I’ve read a couple of Beauty and the Beast retellings, but Cruel Beauty still manages to stand out. I’m a big Greek/Roman mythology nerd, so that aspect of the book really appealed to me. The basic premise is this: Nyx’s father bargained with the Gentle Lord, the prince of demons, so that he and his wife could have two daughters. The price was one of his daughters once she turned seventeen. Nyx’s father accepted.
Seventeen years later, Nyx is getting ready for her marriage to the Gentle Lord. Him being a demon, she’s not exactly expecting marital bliss. Besides, she’s been training her whole life to bring the Gentle Lord’s castle crashing down around both of them. Bitter toward the father who never even tried to save her and resentful toward the sister whose life costs her own, Nyx journeys up to the castle to die.

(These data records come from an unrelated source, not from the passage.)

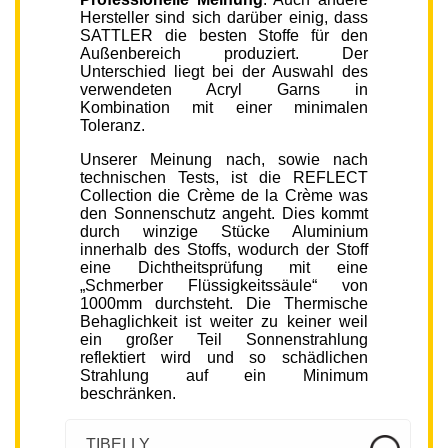
Hersteller sind sich darüber einig, dass
SATTLER die besten Stoffe für den
Außenbereich produziert. Der
Unterschied liegt bei der Auswahl des
verwendeten Acryl Garns in
Kombination mit einer minimalen
Toleranz.
Unserer Meinung nach, sowie nach
technischen Tests, ist die REFLECT
Collection die Crème de la Crème was
den Sonnenschutz angeht. Dies kommt
durch winzige Stücke Aluminium
innerhalb des Stoffs, wodurch der Stoff
eine Dichtheitsprüfung mit eine
„Schmerber Flüssigkeitssäule“ von
1000mm durchsteht. Die Thermische
Behaglichkeit ist weiter zu keiner weil
ein großer Teil Sonnenstrahlung
reflektiert wird und so schädlichen
Strahlung auf ein Minimum
beschränken.
TIBELLY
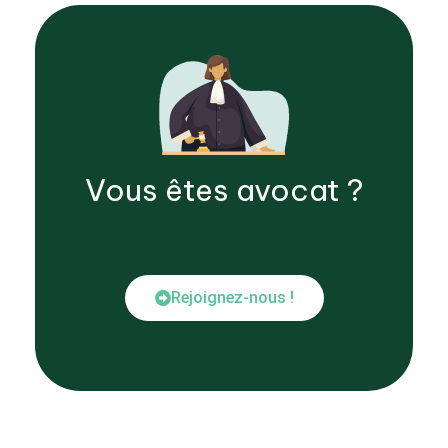
Vous êtes
avocat
?
Rejoignez-nous !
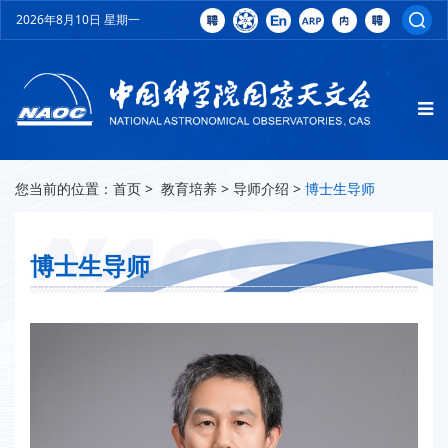
2026年8月10日 星期一
您当前的位置：
首页
>
教育培养
>
导师介绍
>
博士生导师
博士生导师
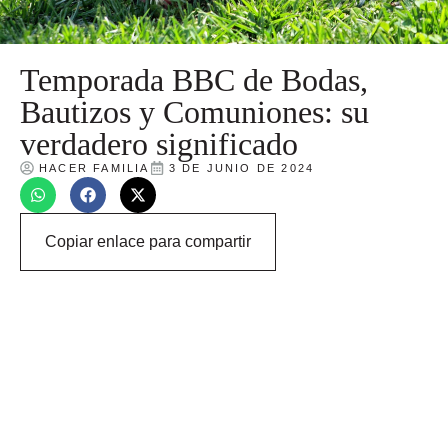
Temporada BBC de Bodas,
Bautizos y Comuniones: su
verdadero significado
HACER FAMILIA
3 DE JUNIO DE 2024
Copiar enlace para compartir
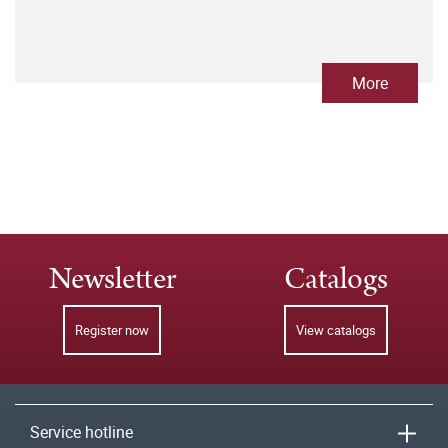
More
Newsletter
Catalogs
Register now
View catalogs
Service hotline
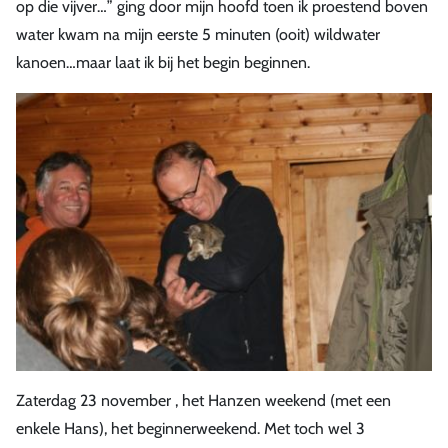
op die vijver…” ging door mijn hoofd toen ik proestend boven
water kwam na mijn eerste 5 minuten (ooit) wildwater
kanoen…maar laat ik bij het begin beginnen.
Zaterdag 23 november , het Hanzen weekend (met een
enkele Hans), het beginnerweekend. Met toch wel 3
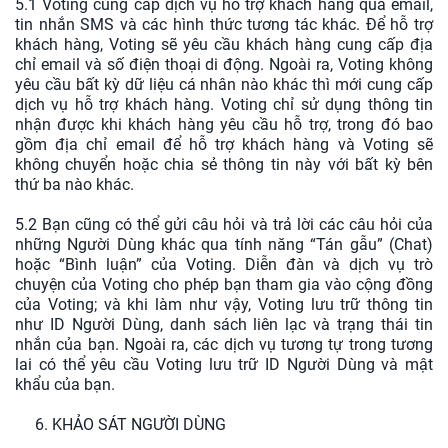
5.1 Voting cung cấp dịch vụ hỗ trợ khách hàng qua email,
tin nhắn SMS và các hình thức tương tác khác. Để hỗ trợ
khách hàng, Voting sẽ yêu cầu khách hàng cung cấp địa
chỉ email và số điện thoại di động. Ngoài ra, Voting không
yêu cầu bất kỳ dữ liệu cá nhân nào khác thì mới cung cấp
dịch vụ hỗ trợ khách hàng. Voting chỉ sử dụng thông tin
nhận được khi khách hàng yêu cầu hỗ trợ, trong đó bao
gồm địa chỉ email để hỗ trợ khách hàng và Voting sẽ
không chuyển hoặc chia sẻ thông tin này với bất kỳ bên
thứ ba nào khác.
5.2 Bạn cũng có thể gửi câu hỏi và trả lời các câu hỏi của
những Người Dùng khác qua tính năng “Tán gẫu” (Chat)
hoặc “Bình luận” của Voting. Diễn đàn và dịch vụ trò
chuyện của Voting cho phép bạn tham gia vào cộng đồng
của Voting; và khi làm như vậy, Voting lưu trữ thông tin
như ID Người Dùng, danh sách liên lạc và trạng thái tin
nhắn của bạn. Ngoài ra, các dịch vụ tương tự trong tương
lai có thể yêu cầu Voting lưu trữ ID Người Dùng và mật
khẩu của bạn.
6. KHẢO SÁT NGƯỜI DÙNG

To her surprise (though probably not the reader’s), the castle and the Gentle Lord aren’t exactly what Nyx expected. Instead of torment, she finds a castle full of riddles, locked doors, and shadowy demons. As she explores the castle and gets to know Ignifex (the Gentle Lord), Nyx discovers that everything is not as it seems. *cue dramatic music*
The plot is imaginative and compelling, but the characters are what really carried this book for me. I’m a big fan of characters that don’t delude themselves about the darkness inside them. Nyx acknowledges that she’s bitter and resentful toward her family, and when she gets to the castle, she pours all that angry energy into destroying Ignifex once and for all. (Hatred. It’s better than coffee.) Likewise, striking cruel bargains is what brings home the bacon for Ignifex, and he doesn’t pretend that he’s a good person. The romance between them is built on the idea that they truly see each other: the good, the bad, and the ugly.
“I had been waiting, all my life, for someone undeceived to love me.”
I’ll admit that I wasn’t sure how I could ever ship Nyx and Ignifex, considering his day job, but Hodge managed to convince me. Pretty much every scene between the two of them was fun to read, because they’re champions of flirty banter.
“Well, I’m already hoping there could be a dinner where you don’t try to stab me with your fork,” he said.
“You might need to make your peace with disappointment.”
Those guys. Also, Ignifex gets pretty snuggly in the best way: falling asleep on her lap and curling up next to her to sleep. He trusts and likes Nyx despite (or because of) repeated assassination attempts, and that helped win me over, too. Ignifex actually reminds me a bit of Howl, from Howl’s Moving Castle. Self-absorbed, sometimes cruel, very funny. For the record, (spoiler alert) Ignifex’s job is one of those things that isn’t exactly what it seems. If he really was a demon prince whose casual side hobby was ruining people’s lives, no amount of repartee would win me over.
One minor thing that I wasn’t too fond of: this book contains one of my reading pet peeves, the He’s Too Handsome for Me to Think trope. Several times, Ignifex gets close to Nyx and suddenly, all thought is gone! All Nyx wants to do is kiss his perfect face! Ignifex, or whoever the Handsome Dangerous Guy is, usually chuckles knowingly, fully aware of his effect on her.
I usually get through scenes like this with excessive eye-rolling and by imagining the guy as the snake from Disney’s Robin Hood. (Because he hypnotizes her like a snake hypnotizes its prey! It makes perfect sense!)
Thankfully, there isn’t too much of this, and overall I really enjoyed Cruel Beauty. The cover and tagline (Her mission was to kill him. Her destiny was to love him.) made me a bit wary, but this book shone with its multifaceted characters and hilarious back-and-forth. (There was actual laughing out loud.) If you like fairy tale retellings, Greek mythology, or characters that are above all honest about what they are, you’ll want to check out Cruel Beauty.